___ INPUT MATERIAL ___

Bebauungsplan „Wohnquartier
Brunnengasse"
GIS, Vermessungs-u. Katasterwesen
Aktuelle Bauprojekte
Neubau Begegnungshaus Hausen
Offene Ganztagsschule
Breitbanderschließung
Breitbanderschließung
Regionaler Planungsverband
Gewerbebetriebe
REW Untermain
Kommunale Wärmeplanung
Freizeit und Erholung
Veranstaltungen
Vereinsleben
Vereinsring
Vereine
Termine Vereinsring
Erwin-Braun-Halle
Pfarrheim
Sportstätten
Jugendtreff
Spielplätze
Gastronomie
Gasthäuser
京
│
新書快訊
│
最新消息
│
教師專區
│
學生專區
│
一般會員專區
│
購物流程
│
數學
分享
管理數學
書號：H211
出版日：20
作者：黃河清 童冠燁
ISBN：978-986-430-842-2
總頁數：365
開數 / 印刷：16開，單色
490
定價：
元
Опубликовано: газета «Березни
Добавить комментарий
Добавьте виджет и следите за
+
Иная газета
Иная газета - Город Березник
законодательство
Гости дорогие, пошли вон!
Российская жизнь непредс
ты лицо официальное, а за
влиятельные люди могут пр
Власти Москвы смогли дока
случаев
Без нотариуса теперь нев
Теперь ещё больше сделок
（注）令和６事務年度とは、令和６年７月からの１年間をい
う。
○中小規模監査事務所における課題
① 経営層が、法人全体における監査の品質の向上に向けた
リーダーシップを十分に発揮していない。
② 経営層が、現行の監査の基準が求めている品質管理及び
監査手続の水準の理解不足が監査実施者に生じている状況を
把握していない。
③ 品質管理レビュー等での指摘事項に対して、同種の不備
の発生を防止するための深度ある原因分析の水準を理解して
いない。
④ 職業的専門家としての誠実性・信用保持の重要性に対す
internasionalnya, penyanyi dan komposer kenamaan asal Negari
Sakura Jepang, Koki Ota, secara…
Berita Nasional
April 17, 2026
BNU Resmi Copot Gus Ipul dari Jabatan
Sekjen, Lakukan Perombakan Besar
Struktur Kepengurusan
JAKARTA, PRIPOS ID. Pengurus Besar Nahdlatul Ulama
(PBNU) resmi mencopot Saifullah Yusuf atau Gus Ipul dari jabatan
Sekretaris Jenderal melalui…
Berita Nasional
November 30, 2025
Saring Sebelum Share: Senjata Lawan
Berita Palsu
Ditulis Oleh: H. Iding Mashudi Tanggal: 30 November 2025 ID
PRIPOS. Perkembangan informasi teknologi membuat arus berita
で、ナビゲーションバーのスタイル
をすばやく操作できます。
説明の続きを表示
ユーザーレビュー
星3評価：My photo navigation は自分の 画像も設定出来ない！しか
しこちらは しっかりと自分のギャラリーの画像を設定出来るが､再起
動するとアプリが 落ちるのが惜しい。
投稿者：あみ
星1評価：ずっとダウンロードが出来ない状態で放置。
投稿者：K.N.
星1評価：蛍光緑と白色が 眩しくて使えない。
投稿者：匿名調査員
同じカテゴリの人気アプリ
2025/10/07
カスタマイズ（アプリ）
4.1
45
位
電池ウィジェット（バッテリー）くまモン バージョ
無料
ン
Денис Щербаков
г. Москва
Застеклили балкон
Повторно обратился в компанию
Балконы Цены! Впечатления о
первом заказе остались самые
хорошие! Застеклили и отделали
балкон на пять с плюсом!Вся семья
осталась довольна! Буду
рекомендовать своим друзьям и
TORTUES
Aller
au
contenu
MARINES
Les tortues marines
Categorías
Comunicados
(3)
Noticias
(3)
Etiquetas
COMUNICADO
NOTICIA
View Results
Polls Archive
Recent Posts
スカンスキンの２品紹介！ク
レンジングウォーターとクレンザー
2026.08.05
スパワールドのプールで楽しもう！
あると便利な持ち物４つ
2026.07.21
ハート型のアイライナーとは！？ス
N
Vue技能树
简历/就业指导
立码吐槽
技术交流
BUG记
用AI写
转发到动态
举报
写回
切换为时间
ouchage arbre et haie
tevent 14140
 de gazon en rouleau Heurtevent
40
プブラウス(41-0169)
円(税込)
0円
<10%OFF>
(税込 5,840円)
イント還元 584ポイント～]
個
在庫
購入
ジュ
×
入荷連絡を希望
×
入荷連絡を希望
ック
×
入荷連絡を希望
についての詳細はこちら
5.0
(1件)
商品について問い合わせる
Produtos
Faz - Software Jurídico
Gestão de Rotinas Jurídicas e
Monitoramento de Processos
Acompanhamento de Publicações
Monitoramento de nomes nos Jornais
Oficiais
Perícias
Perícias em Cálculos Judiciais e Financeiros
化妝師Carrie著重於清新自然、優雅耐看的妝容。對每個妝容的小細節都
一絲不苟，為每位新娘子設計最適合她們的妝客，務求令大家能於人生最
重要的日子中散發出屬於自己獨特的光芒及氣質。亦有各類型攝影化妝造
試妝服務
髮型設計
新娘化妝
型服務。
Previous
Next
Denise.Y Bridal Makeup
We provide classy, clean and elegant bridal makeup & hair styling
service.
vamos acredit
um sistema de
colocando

___

### TASK ITEM
Reproduce the entries above word for word, starting at their very first line and ending with the line that contains "влиятельные люди могут пр".

### YOUR SOLUTION
Bebauungsplan „Wohnquartier
Brunnengasse"
GIS, Vermessungs-u. Katasterwesen
Aktuelle Bauprojekte
Neubau Begegnungshaus Hausen
Offene Ganztagsschule
Breitbanderschließung
Breitbanderschließung
Regionaler Planungsverband
Gewerbebetriebe
REW Untermain
Kommunale Wärmeplanung
Freizeit und Erholung
Veranstaltungen
Vereinsleben
Vereinsring
Vereine
Termine Vereinsring
Erwin-Braun-Halle
Pfarrheim
Sportstätten
Jugendtreff
Spielplätze
Gastronomie
Gasthäuser
京
│
新書快訊
│
最新消息
│
教師專區
│
學生專區
│
一般會員專區
│
購物流程
│
數學
分享
管理數學
書號：H211
出版日：20
作者：黃河清 童冠燁
ISBN：978-986-430-842-2
總頁數：365
開數 / 印刷：16開，單色
490
定價：
元
Опубликовано: газета «Березни
Добавить комментарий
Добавьте виджет и следите за
+
Иная газета
Иная газета - Город Березник
законодательство
Гости дорогие, пошли вон!
Российская жизнь непредс
ты лицо официальное, а за
влиятельные люди могут пр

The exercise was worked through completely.